In Ms Penton’s case, the stress of travelling alone to a recent university interview was too much. “I decided not to take the risk”, she said, asking her mother to driver her so that she would not have to rely on a member of station staff to have a ramp ready for her arrival.

She added: “I would love to feel confident enough to travel alone and to gain some sort of independence.” The fear of travelling alone was widespread among those who contacted Channel 4 News – and it’s not hard to see why.

Here, we identify the most common complaints disabled passengers have shared with us.

Hidden disabilities

Despite reports to the contrary, Transport for London (TfL) confirmed that people are not required to carry proof of their disabilities. However, many people with “invisible” disabilities, such as epilepsy, may want to obtain a TfL identification card which carries details of a person’s disability and any emergency support they may need.
- - -
> [What to work on]
Do these statements agree with the passage about disabled passengers? (a) Ms Penton traveled alone to her recent university interview. (b) Transport for London requires people to carry proof of their disabilities. (c) A TfL identification card can give details of emergency support a person may need. For each, answer yes or no and quote the deciding words from the passage.

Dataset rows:
- - -
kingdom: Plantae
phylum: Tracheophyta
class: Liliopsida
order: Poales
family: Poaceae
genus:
- - -
> [Result of this exercise]
(a) No: "I decided not to take the risk"
(b) No: "people are not required to carry proof of their disabilities"
(c) Yes: "carries details of a person’s disability and any emergency support they may need"